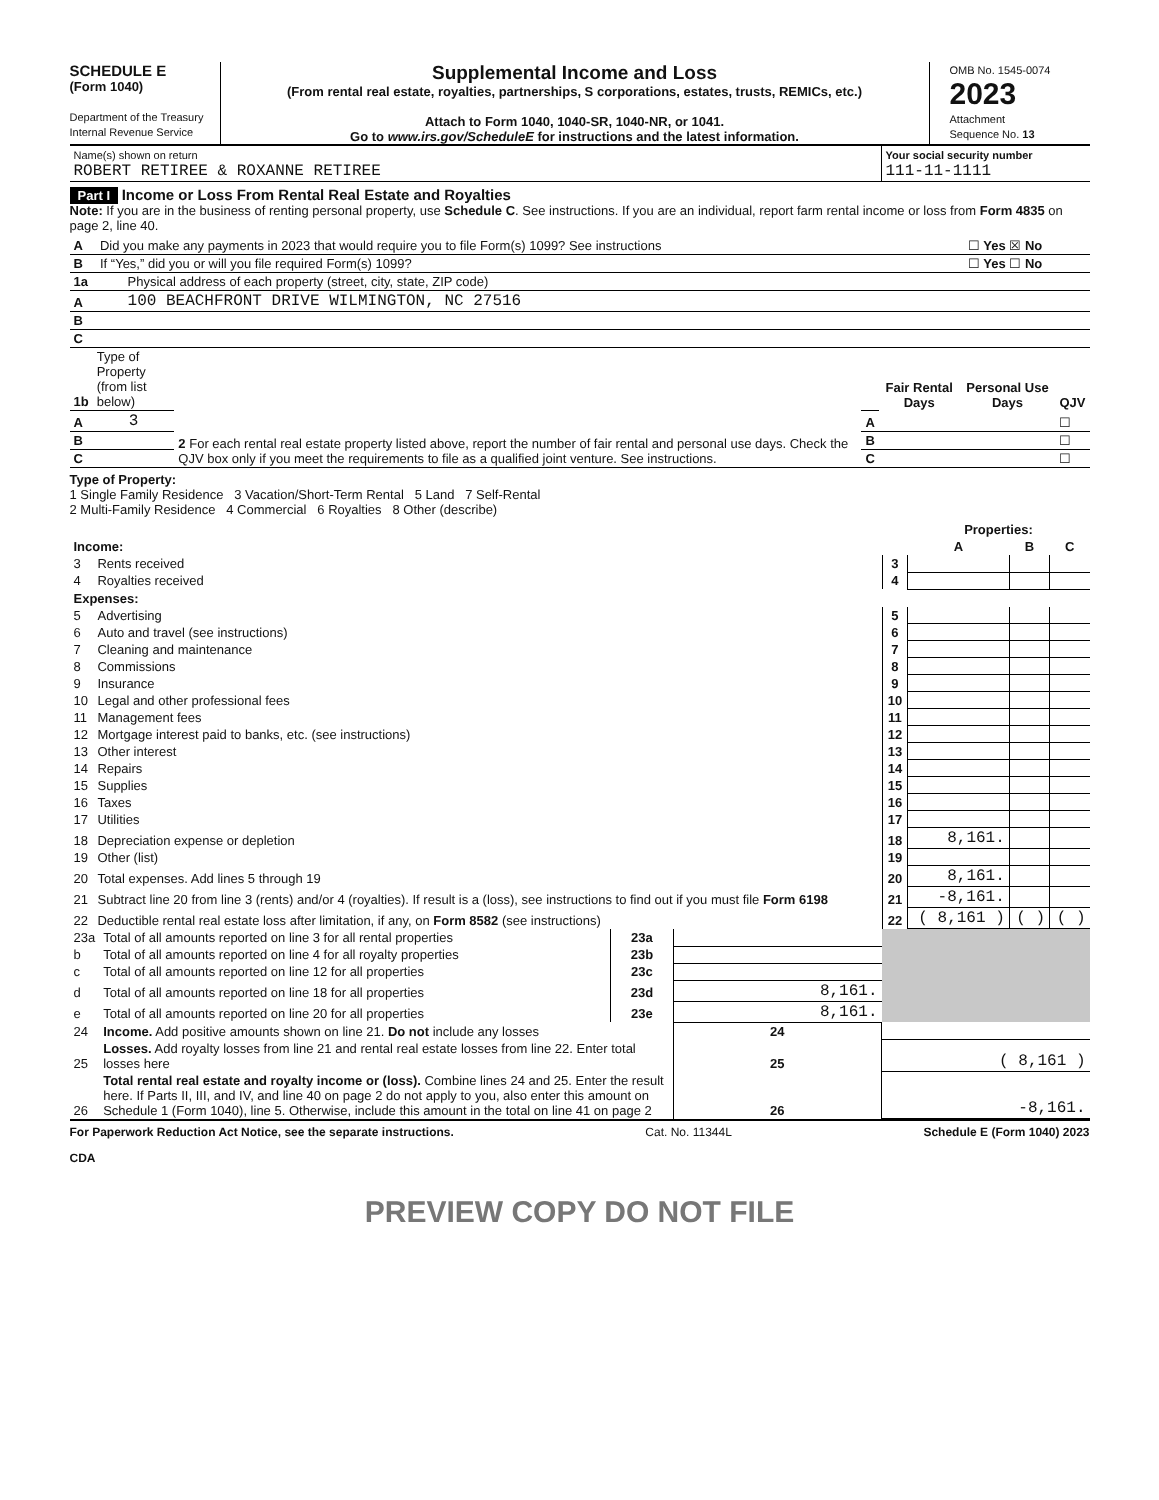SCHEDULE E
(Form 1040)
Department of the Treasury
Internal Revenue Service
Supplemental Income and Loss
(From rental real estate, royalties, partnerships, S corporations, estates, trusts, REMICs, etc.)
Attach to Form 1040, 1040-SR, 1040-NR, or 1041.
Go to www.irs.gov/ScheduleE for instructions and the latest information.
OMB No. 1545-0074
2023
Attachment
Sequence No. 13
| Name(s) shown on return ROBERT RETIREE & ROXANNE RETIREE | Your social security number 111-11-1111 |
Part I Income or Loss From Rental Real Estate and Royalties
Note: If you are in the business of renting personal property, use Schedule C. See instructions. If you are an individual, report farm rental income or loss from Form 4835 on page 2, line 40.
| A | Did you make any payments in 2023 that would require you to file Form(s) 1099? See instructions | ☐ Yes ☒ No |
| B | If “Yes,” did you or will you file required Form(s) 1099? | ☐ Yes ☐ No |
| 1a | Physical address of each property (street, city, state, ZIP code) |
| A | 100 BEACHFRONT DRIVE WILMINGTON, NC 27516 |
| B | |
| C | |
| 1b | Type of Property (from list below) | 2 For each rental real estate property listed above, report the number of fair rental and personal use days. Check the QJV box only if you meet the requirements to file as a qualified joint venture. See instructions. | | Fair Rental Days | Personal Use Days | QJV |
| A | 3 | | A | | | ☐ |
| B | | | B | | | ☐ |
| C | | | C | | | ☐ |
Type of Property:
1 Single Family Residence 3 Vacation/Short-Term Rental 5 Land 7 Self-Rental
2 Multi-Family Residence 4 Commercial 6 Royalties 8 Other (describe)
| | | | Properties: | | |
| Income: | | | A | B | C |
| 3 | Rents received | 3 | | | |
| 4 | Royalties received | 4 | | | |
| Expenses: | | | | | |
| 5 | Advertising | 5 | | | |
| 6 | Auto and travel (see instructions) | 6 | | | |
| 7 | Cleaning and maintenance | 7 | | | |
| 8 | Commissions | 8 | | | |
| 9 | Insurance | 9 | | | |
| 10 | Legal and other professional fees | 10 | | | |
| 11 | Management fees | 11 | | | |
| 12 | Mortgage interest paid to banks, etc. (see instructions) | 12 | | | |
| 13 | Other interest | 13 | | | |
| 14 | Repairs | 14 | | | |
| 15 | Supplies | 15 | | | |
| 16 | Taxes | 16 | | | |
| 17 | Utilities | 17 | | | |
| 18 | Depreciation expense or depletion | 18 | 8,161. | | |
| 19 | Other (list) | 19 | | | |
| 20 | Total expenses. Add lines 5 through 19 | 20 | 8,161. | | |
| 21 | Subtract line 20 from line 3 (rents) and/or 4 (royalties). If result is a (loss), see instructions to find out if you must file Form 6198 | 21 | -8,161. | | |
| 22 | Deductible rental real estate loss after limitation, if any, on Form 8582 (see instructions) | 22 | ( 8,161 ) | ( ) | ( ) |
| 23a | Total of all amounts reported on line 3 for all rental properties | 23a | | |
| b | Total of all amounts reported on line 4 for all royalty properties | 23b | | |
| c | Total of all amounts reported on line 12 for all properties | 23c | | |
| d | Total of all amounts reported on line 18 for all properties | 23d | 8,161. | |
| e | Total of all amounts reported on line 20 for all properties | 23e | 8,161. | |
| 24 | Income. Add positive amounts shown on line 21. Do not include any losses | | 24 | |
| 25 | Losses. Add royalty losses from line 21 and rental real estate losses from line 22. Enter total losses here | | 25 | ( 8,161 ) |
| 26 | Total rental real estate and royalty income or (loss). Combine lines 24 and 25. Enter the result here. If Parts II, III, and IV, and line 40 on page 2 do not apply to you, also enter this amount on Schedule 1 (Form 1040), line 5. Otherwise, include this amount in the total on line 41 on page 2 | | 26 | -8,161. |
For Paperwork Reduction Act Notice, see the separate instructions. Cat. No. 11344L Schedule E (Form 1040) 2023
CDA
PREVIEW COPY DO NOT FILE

************

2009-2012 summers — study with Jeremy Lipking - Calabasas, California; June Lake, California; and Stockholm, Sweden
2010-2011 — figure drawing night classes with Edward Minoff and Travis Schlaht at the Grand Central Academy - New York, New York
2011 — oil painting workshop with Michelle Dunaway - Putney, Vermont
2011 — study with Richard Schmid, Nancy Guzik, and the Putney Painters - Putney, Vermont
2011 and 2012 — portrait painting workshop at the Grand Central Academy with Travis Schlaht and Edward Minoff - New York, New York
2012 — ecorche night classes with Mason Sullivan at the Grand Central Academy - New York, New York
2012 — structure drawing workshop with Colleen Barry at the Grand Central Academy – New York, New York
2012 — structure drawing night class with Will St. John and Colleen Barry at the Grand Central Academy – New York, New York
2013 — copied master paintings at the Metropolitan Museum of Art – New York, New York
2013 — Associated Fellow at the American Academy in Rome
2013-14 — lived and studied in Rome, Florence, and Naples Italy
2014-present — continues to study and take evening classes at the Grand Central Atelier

************

Each line above from the one with "2011 — oil painting" up to and including the one with "2013 — Associated" must be set down exactly, and no line outside that span may appear.

ANSWER SPACE →
2011 — oil painting workshop with Michelle Dunaway - Putney, Vermont
2011 — study with Richard Schmid, Nancy Guzik, and the Putney Painters - Putney, Vermont
2011 and 2012 — portrait painting workshop at the Grand Central Academy with Travis Schlaht and Edward Minoff - New York, New York
2012 — ecorche night classes with Mason Sullivan at the Grand Central Academy - New York, New York
2012 — structure drawing workshop with Colleen Barry at the Grand Central Academy – New York, New York
2012 — structure drawing night class with Will St. John and Colleen Barry at the Grand Central Academy – New York, New York
2013 — copied master paintings at the Metropolitan Museum of Art – New York, New York
2013 — Associated Fellow at the American Academy in Rome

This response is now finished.